Home prices nationally fell in the first quarter, confounding predictions that the residential real estate downturn was nearing bottom.
New-home sales also continued their year-over-year decline in April while showing a slight improvement from the revised March numbers.
Prices tracked by Standard & Poor's Case-Shiller National Index showed a 14.1 percent decline from the 2007 first quarter.
The quarterly composite index tracks prices in more than 100 metropolitan areas in nine census tracts, including Philadelphia.
"The steep downturn in residential real estate continues," David M. Blitzer, chairman of the index committee at Standard & Poor's, said today. "There are very few silver linings that one can see in the data."
Case-Shiller painted a gloomier picture of home prices than last week's Office of Federal Housing Enterprise Oversight's purchase-only quarterly index, which showed only a 3.1 percent drop in those census tracts.
Case-Shiller's monthly 20-city index, which does not include Philadelphia but does cover some of the hardest-hit metropolitan areas in the country, including areas with the highest foreclosure rates, fell 14.4 percent in March from March 2007.
Nineteen of the 20 reported declines. Six - Las Vegas, Los Angeles, Miami, Phoenix, San Diego and San Francisco - are now at negative rates exceeding 20 percent.
Case-Shiller indexes have flaws, said Patrick Newport, housing economist at Global Insight Inc., of Lexington, Mass.
The national index excludes 13 states and partially covers 29 others. The city indexes are disproportionately represented with cities that experienced housing bubbles.

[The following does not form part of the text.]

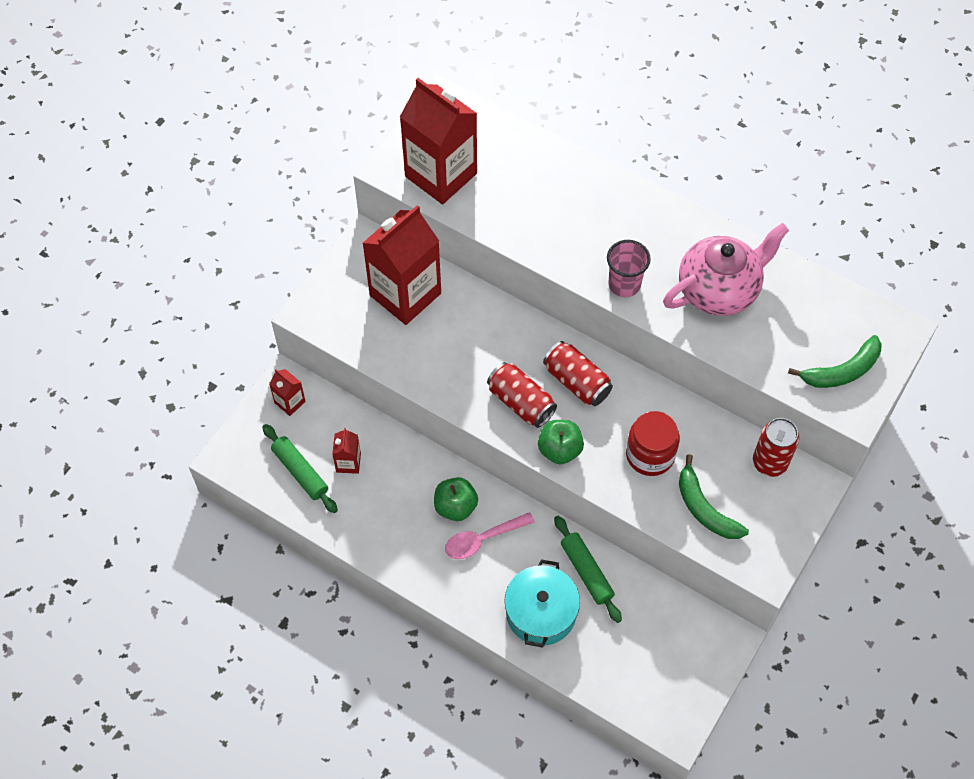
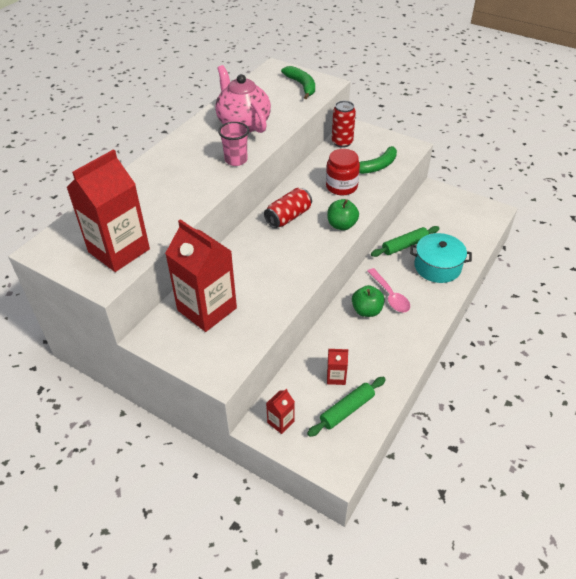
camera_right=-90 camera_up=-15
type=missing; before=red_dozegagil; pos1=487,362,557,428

Still, Newport said, it was possible that the indexes were dropping more than the numbers indicate because the calculations do not include non-price incentives - for example, the seller paying for renovations or helping with financing - that effectively lower the sale price.
Sales of new single-family houses in April fell 42 percent nationally from April 2007, the Census Bureau said today - the biggest drop since September 1981.
"Our latest builder surveys actually show that home buying has not yet stabilized, and we are anticipating some further erosion over the coming months," said David Seiders, National Association of Home Builders chief economist.
The Northeast had the highest year-over-year drop at 58 percent.
Sales in the region rose 41.7 percent in April from March, however.
Month-to-month, sales nationally rose 3.3 percent.
April's median new-home sales price was $246,100, up 1.5 percent from $242,500 in April 2007. In March, new-home prices were 14.7 percent lower than March 2007.
Newport said that because the monthly prices jumped around so much, a better measure of change was the Census Bureau's constant-quality price index, which showed first-quarter prices 7.65 percent lower than a year earlier.
The seasonally adjusted estimate of new houses for sale at the end of April was 456,000. This represents a supply of 10.6 months at the current sales rate.
The peak was 575,000 two years ago.
"This is the silver lining in the new-home sales data," said Moody's Economy.com chief economist Mark Zandi. "Even though sales are abysmally low, inventories of unsold homes are falling. There is a long way to go as a normal level of inventory is 300,000, but the market is moving in the right direction."
Completed homes accounted for 40 percent of the total for sale, up from 33 percent a year earlier, and the median number of months for sale since completion rose to eight – the highest since mid-1991.